Selected text

Total Nigeria has blazed the trail with the Egina project and has recorded many firsts in the Nigerian petroleum industry.

This article highlights the milestones of the Egina project, especially with the recent sail-in of the FPSO into the country, especially in the area of Nigerian Content.

The Egina project, especially with the successful sail-in of the Floating Production Storage and Offloading (FPSO) vessel has proven that the Nigerian petroleum industry is capable of rising above its challenges and given the right environmental circumstances, the industry would become a force to be reckoned with in the global energy landscape.

The Egina project is testimony to the fact that large deepwater projects can be developed with a very high level of in-country activities.

The project was also embarked upon at a time of immense uncertainties in the operating, fiscal and regulatory environment of the Nigerian petroleum industry, thereby, positioning Egina as a symbol of confidence, commitment and faith in Nigeria by Total Upstream Nigeria (TUPNI) and her partners.

Total Upstream Nigeria Limited, TUPNI, and her partners took delivery of the Egina FPSO in January 2018, from South Korea. At 330 meters long, it is the largest FPSO ever installed in Nigeria, and currently berthed at the newly built 500-metre FPSO integration quayside at the SHI-MCI Yard, LADOL Island, Lagos.

Six modules of the gigantic vessel were fabricated in-country and are scheduled to be integrated at the LADOL yard in Lagos over the next few months.

The milestones achieved in the Egina FPSO project were the first for Nigeria, and in fact, for Africa. The integration of the six locally fabricated topside modules at the SHI-MCI Yard before its final sail-away to the Egina field is said to be a game changer as far as the execution of deep offshore oil and gas projects in the country is concerned.

In general, the Egina field was discovered by Total Upstream Nigeria Limited (TUPNI) in 2003 within the Oil Mining License 130 (OML130), some 200 kilometres south of Port Harcourt, Nigeria.

The field is being developed by Total Upstream in partnership with NNPC, CNOOC, SAPETRO and PETROBRAS. It would add 200,000 barrels per day to Nigeria’s oil production, approximately 10 per cent of the country’s total oil production.

Egina is the largest investment project currently on-going in the oil and gas sector in Nigeria. The overall progress of the project stands at 88 per cent.

Total said the project is expected to be completed in the fourth quarter of 2018, within the initial budget of $16 billion.

The Egina oil field, located 130 kilometers off the coast of Nigeria at water depths of more than 1,500 meters, is one of Nigeria’s most ambitious ultra-deep offshore projects.

Total and its partners began the drilling program on the Egina field in December 2014,  the project is expected to keep two rigs busy for a total of 3,000 days.

Entries shown

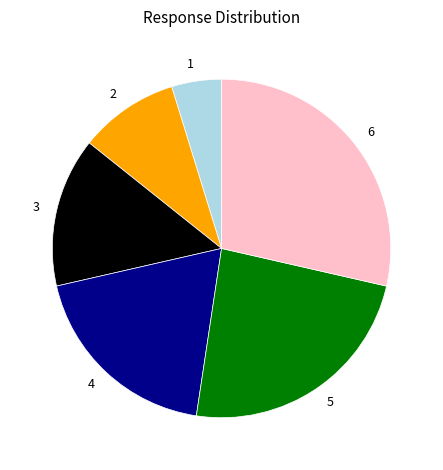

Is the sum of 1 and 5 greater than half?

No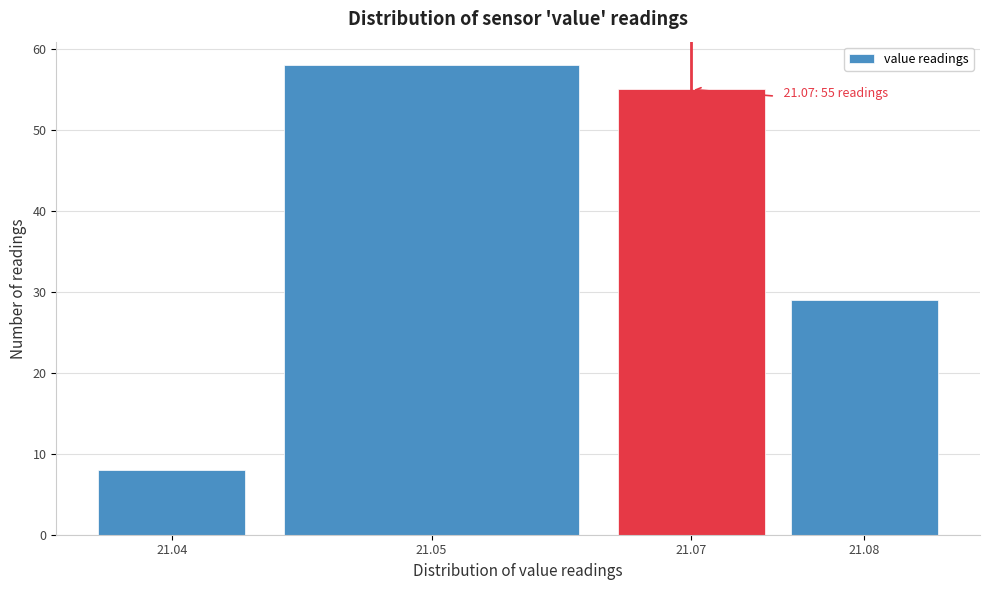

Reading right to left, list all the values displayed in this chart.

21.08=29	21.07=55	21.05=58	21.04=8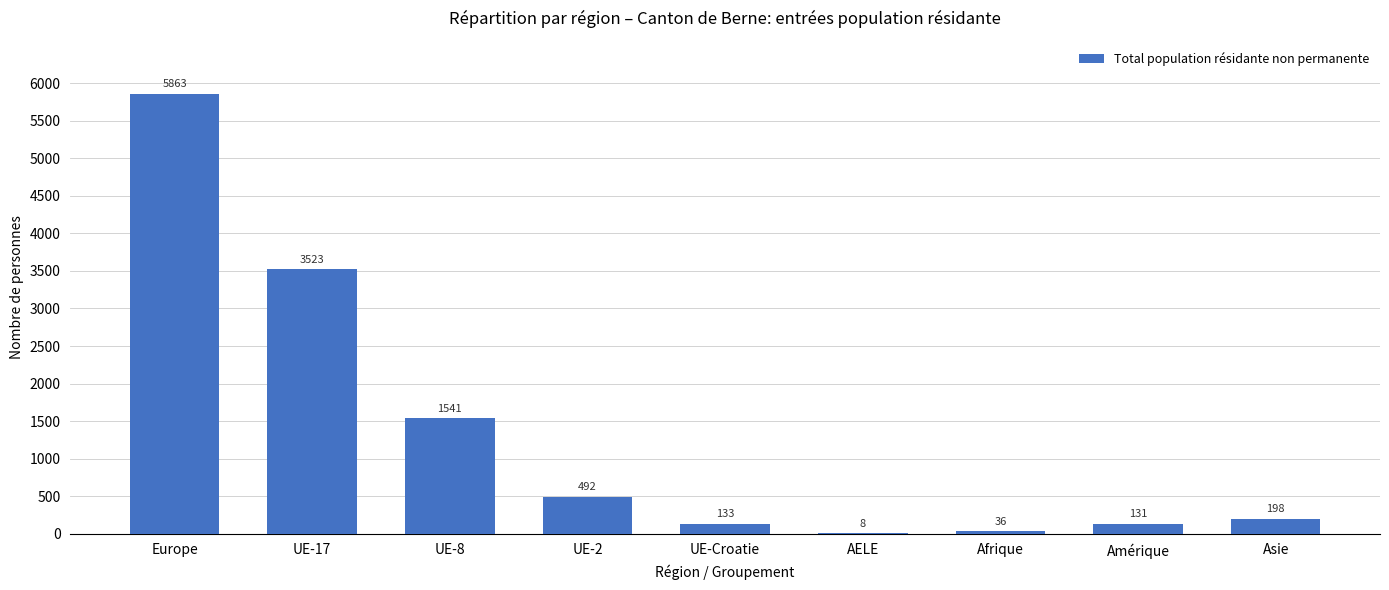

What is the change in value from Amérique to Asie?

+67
==
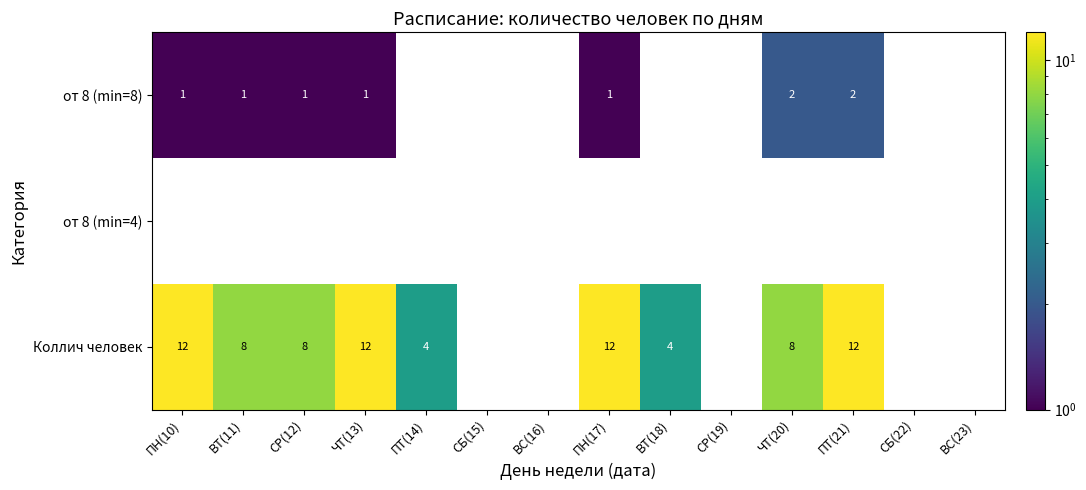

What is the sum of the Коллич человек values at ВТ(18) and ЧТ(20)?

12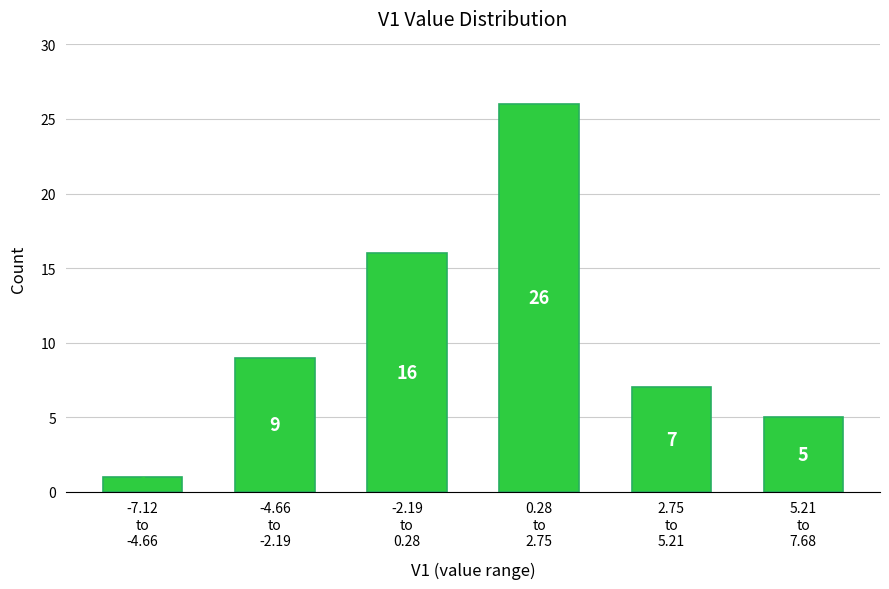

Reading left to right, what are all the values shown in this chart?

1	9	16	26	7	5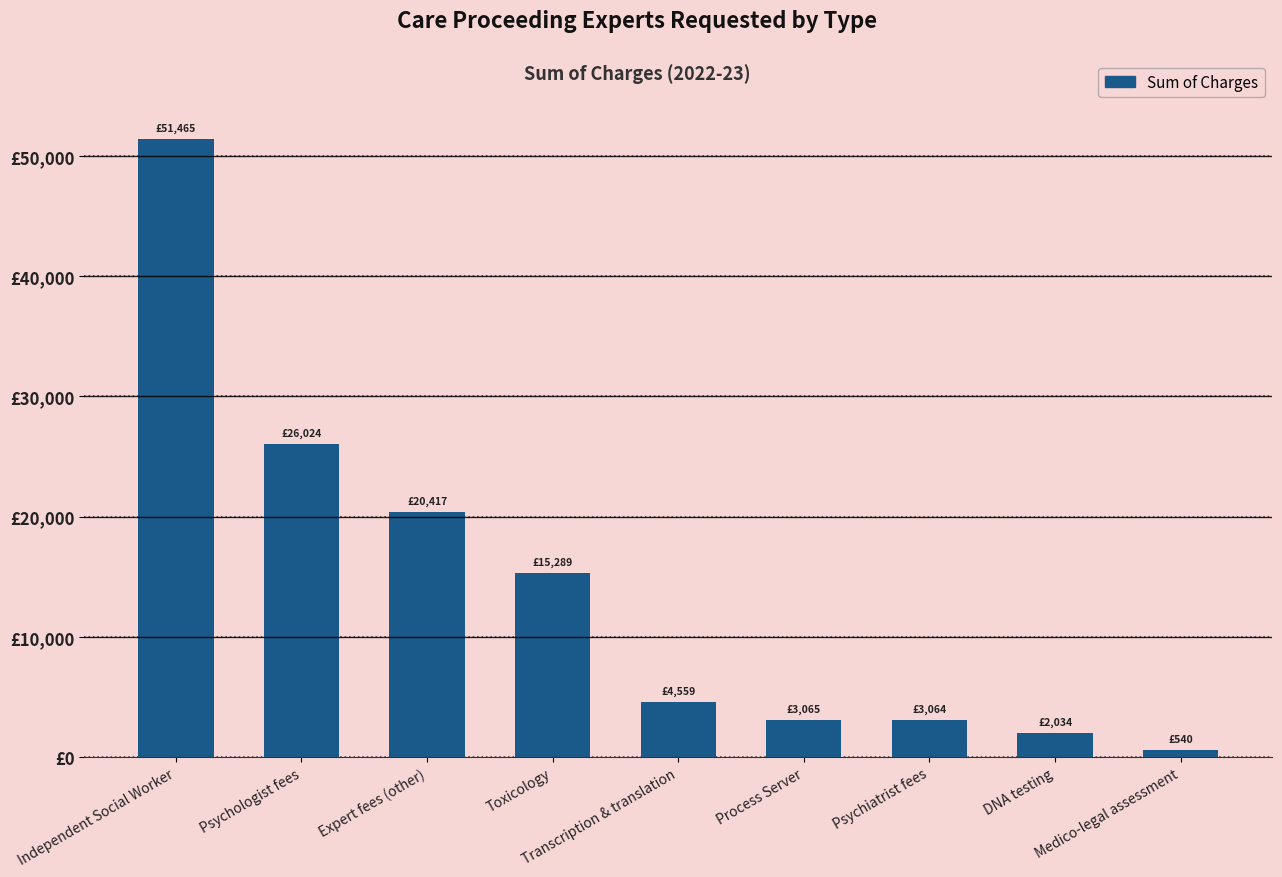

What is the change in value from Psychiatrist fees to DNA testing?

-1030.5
...
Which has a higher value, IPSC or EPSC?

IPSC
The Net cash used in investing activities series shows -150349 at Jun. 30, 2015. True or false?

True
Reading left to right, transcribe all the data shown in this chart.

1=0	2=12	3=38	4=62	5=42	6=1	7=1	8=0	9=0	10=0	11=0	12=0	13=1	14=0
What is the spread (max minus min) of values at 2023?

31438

What you need to do
**1.** Translate this sentence from the article on the Egina project into Spanish: "The Egina project is testimony to the fact that large deepwater projects can be developed with a very high level of in-country activities."
**2.** Rewrite the part of the article on the Egina project that opens with the words "This article highlights" and closes with "of in-country activities.", putting "arrival" in place of "sail-in".
**3.** Answer these questions using the article on the Egina project:
(a) In what year was the Egina field discovered?
(b) How long is the Egina FPSO?
(c) In what month and year did Total and its partners begin the drilling program on the Egina field?

Numbered answers
**1.** El proyecto Egina es prueba de que los grandes proyectos en aguas profundas pueden desarrollarse con un nivel muy alto de actividades dentro del país.

**2.**
This article highlights the milestones of the Egina project, especially with the recent arrival of the FPSO into the country, especially in the area of Nigerian Content.

The Egina project, especially with the successful arrival of the Floating Production Storage and Offloading (FPSO) vessel has proven that the Nigerian petroleum industry is capable of rising above its challenges and given the right environmental circumstances, the industry would become a force to be reckoned with in the global energy landscape.

The Egina project is testimony to the fact that large deepwater projects can be developed with a very high level of in-country activities.

**3.**
(a) 2003
(b) 330 meters
(c) December 2014